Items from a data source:
□ □ □ □

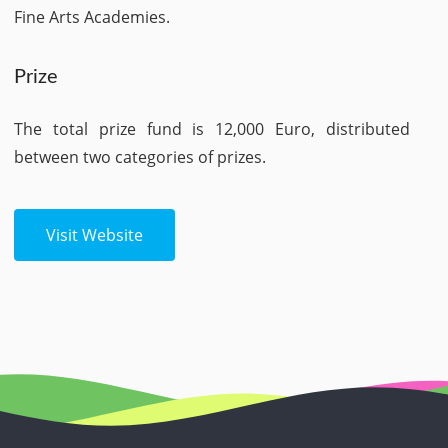
Fine Arts Academies.
Prize
The total prize fund is 12,000 Euro, distributed
between two categories of prizes.
Visit Website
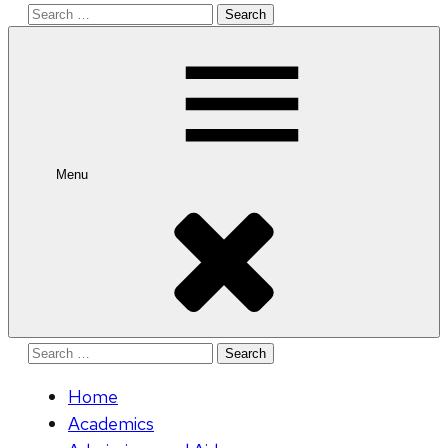
Search
for:
Menu
Search
for:
Home
Academics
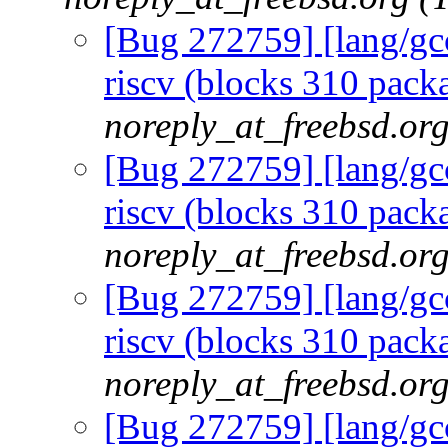
[Bug 272759] [lang/gcc
riscv (blocks 310 packa
noreply_at_freebsd.or
[Bug 272759] [lang/gcc
riscv (blocks 310 packa
noreply_at_freebsd.or
[Bug 272759] [lang/gcc
riscv (blocks 310 packa
noreply_at_freebsd.or
[Bug 272759] [lang/gcc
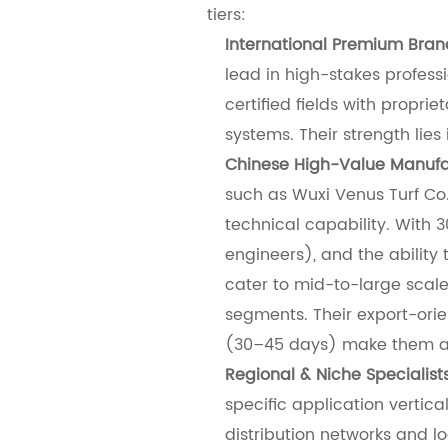
tiers:
International Premium Bran
lead in high-stakes profess
certified fields with prop
systems. Their strength lie
Chinese High-Value Manufa
such as Wuxi Venus Turf Co.
technical capability. With 
engineers), and the ability 
cater to mid-to-large scale
segments. Their export-ori
(30–45 days) make them agi
Regional & Niche Specialist
specific application vertical
distribution networks and lo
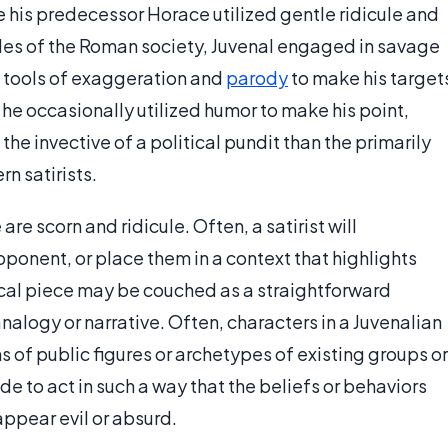
 his predecessor Horace utilized gentle ridicule and
bles of the Roman society, Juvenal engaged in savage
al tools of exaggeration and
parody
to make his target
e occasionally utilized humor to make his point,
he invective of a political pundit than the primarily
n satirists.
re scorn and ridicule. Often, a satirist will
ponent, or place them in a context that highlights
irical piece may be couched as a straightforward
nalogy or narrative. Often, characters in a Juvenalian
s of public figures or archetypes of existing groups or
 to act in such a way that the beliefs or behaviors
appear evil or absurd.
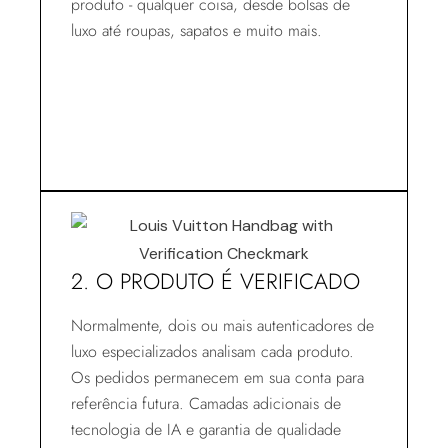
produto - qualquer coisa, desde bolsas de
luxo até roupas, sapatos e muito mais.
2. O PRODUTO É VERIFICADO
Normalmente, dois ou mais autenticadores de
luxo especializados analisam cada produto.
Os pedidos permanecem em sua conta para
referência futura. Camadas adicionais de
tecnologia de IA e garantia de qualidade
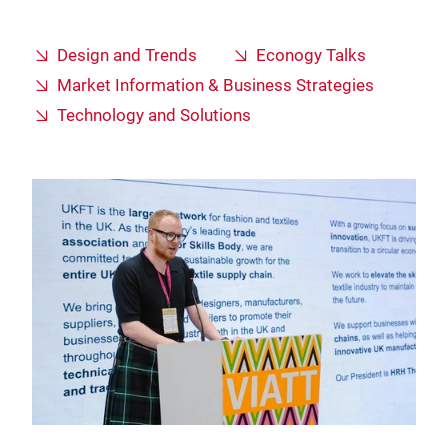
Design and Trends
Econogy Talks
Market Information & Business Strategies
Technology and Solutions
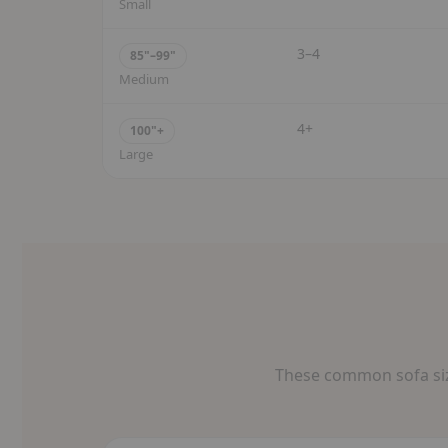
Small
3–4
85"–99"
Medium
4+
100"+
Large
These common sofa size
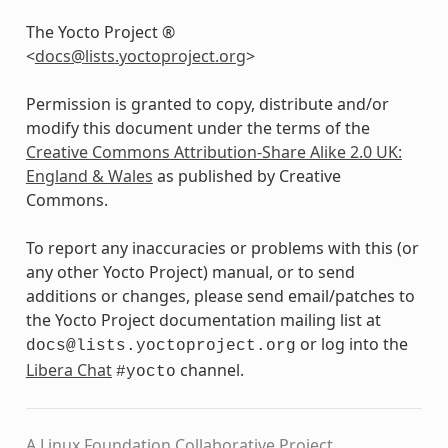
The Yocto Project ®
<
docs
@
lists
.
yoctoproject
.
org
>
Permission is granted to copy, distribute and/or
modify this document under the terms of the
Creative Commons Attribution-Share Alike 2.0 UK:
England & Wales
as published by Creative
Commons.
To report any inaccuracies or problems with this (or
any other Yocto Project) manual, or to send
additions or changes, please send email/patches to
the Yocto Project documentation mailing list at
or log into the
docs@lists.yoctoproject.org
Libera Chat
channel.
#yocto
A Linux Foundation Collaborative Project.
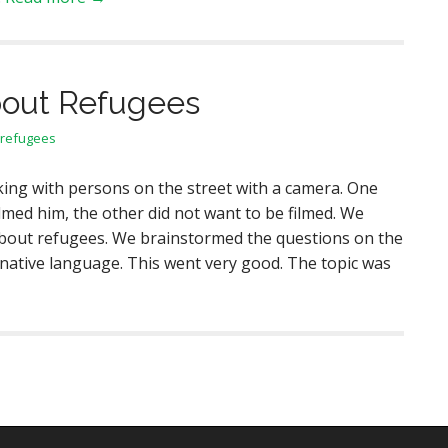
bout Refugees
refugees
ing with persons on the street with a camera. One
lmed him, the other did not want to be filmed. We
bout refugees. We brainstormed the questions on the
 native language. This went very good. The topic was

□ □ □ □

### Work order
Which of the lines above hold the string "send"? Copy each one.

### Answer to the exercise
any other Yocto Project) manual, or to send
additions or changes, please send email/patches to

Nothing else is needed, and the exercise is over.